爪白癬に対応できるのは、同成分でも濃度を5倍の5%にした爪外用液専用製剤であるルコナック(ルリコナゾール爪外用液5%)です。臨床試験ではルコナックのルリコンクリームに対する爪内部への累積透過量は4.2倍と報告されており、この濃度と透過性の差が治療効果の差に直結します。
足白癬と爪白癬を合併している患者には、処方箋上で両剤を明確に使い分けることが必要です。「足の皮膚にはルリコンクリーム、爪にはルコナック爪外用液」というように、患者に対しても視覚的に分かりやすく指導することでアドヒアランスが向上します。
爪白癬は完治率が低く、ルコナック外用単独では1年間の治療で完全治癒は約20〜30%程度とされています。
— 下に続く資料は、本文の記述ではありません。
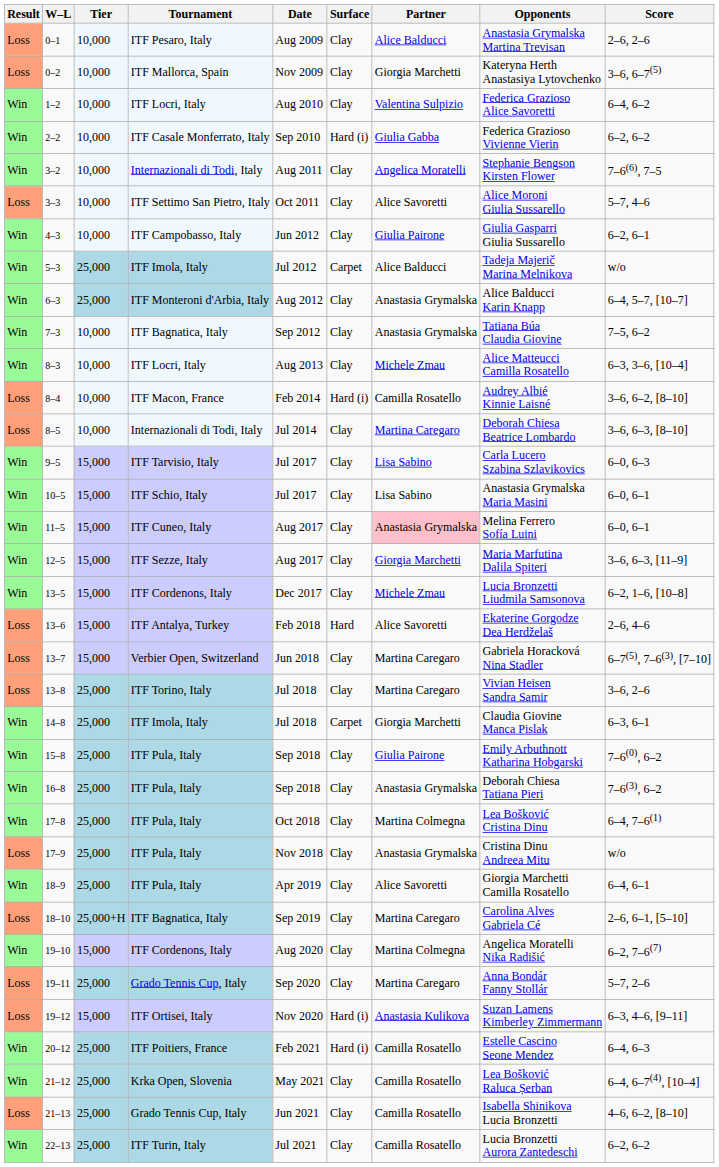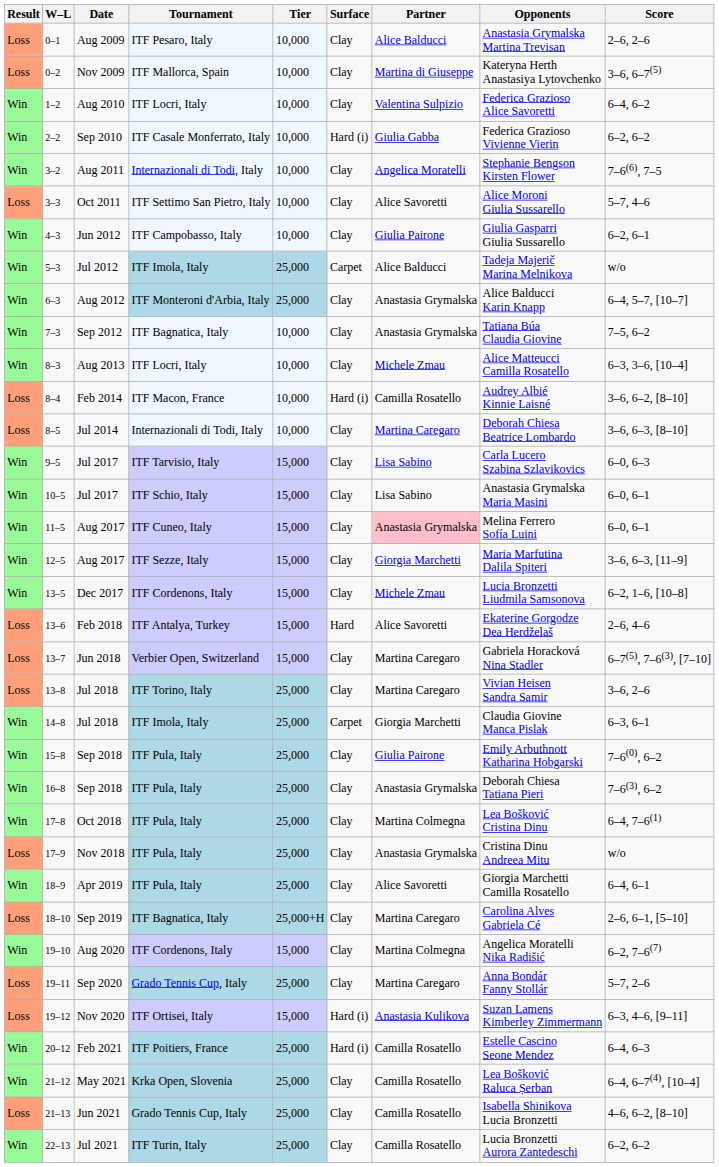columns swapped: Date <-> Tier
0–2 | Partner: Giorgia Marchetti -> Martina di Giuseppe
完治率を高めるためには内服薬(テルビナフィン・イトラコナゾール・ホスラブコナゾール)との選択を含めた治療戦略の立案が求められます。
参考:ルコナック爪外用液5% 添付文書・患者向け資料(サン ファーマ製薬)
https://luconac.com/faq/index.html
ルリコンを処方したあとの患者指導が、治療成否に直結します。ここが最も重要です。
まず、多くの患者が陥りやすいのは「症状がよくなったから薬をやめた」という早期中断です。白癬菌の症状は、外用開始後1〜2週間で主観的な改善(かゆみの軽減、皮膚の見た目の改善)が見られることが多いですが、これはあくまで症状の緩和であり、菌の完全消滅ではありません。
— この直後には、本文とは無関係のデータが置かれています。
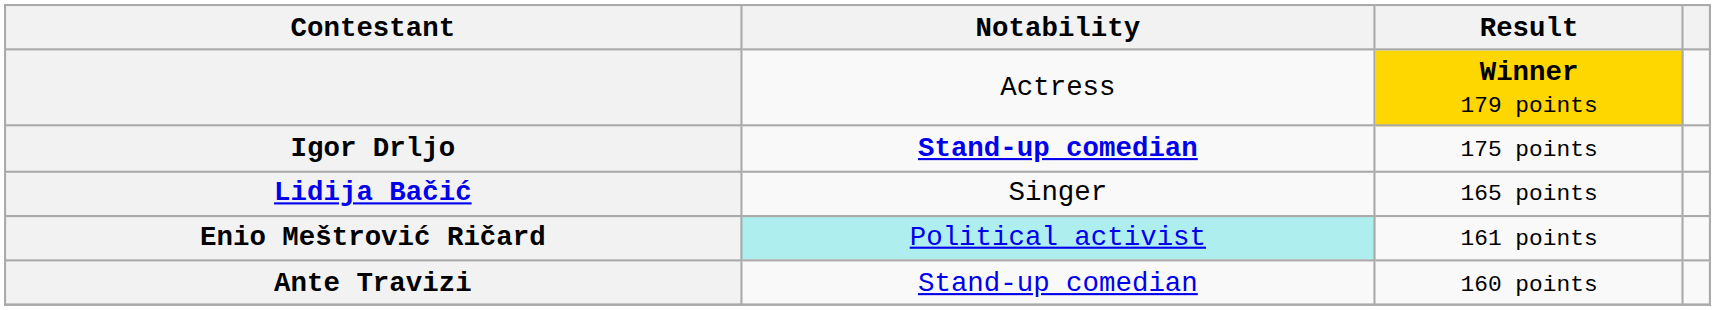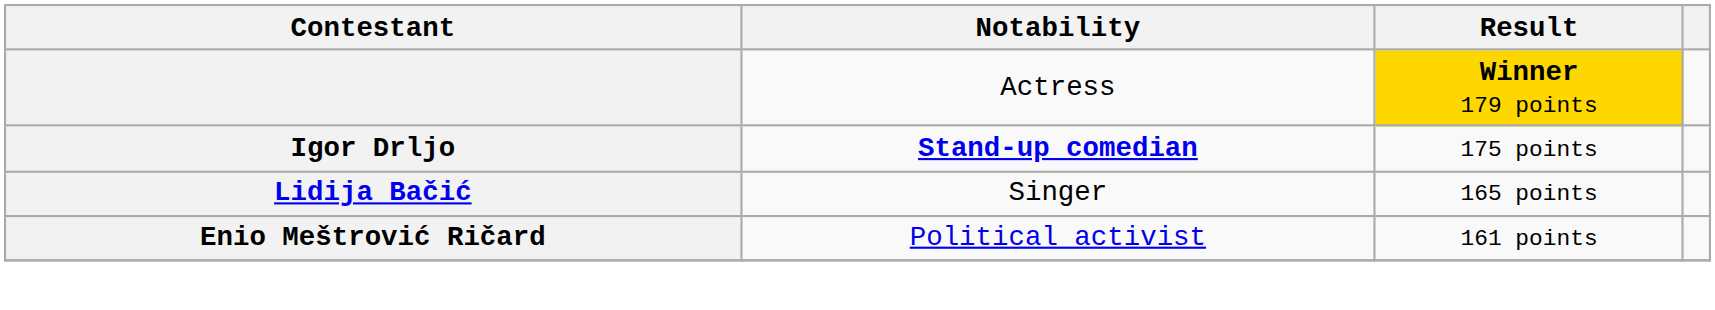Enio Meštrović Ričard | Notability: paleturquoise background -> no background
- row: Ante Travizi | Stand-up comedian | 160 points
皮膚には約28日のターンオーバーがあります。角質層の深部に潜んでいる白癬菌が古い角質とともに完全に排出されるまで、表面が綺麗に見えてからさらに少なくとも1〜2ヶ月の外用継続が必要です。日本皮膚科学会のガイドライン(2019年版)でも趾間型は2ヶ月以上、角質増殖型では6ヶ月以上の外用が目安とされています。
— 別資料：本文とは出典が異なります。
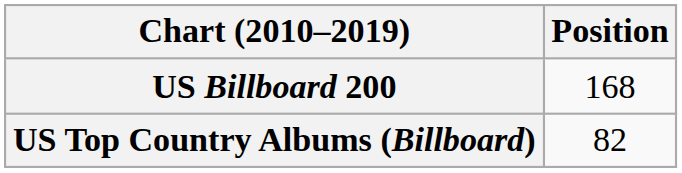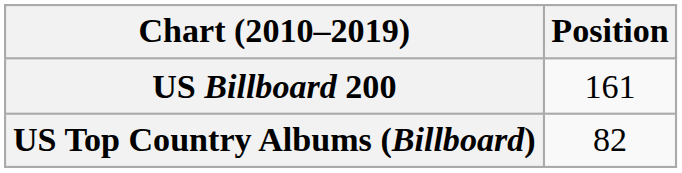US Billboard 200 | Position: 168 -> 161
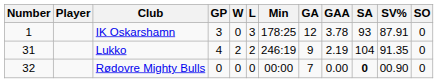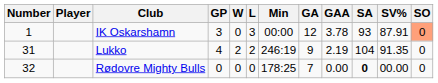IK Oskarshamn | Min: 178:25 -> 00:00
IK Oskarshamn | SO: no background -> lightsalmon background
Rødovre Mighty Bulls | Min: 00:00 -> 178:25
Rødovre Mighty Bulls | SV%: 00.90 -> 00.00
次に、ステロイド外用薬との自己混用のリスクについて患者に明確に伝えることが重要です。水虫のかゆみを抑えたくてステロイドを自己判断で塗ると、一時的にかゆみや炎症が和らいで症状が改善したように見えます。しかし実際にはステロイドが免疫を抑制することで白癬菌が大増殖し、症状が急速に悪化します。これは健康上の大きなリスクです。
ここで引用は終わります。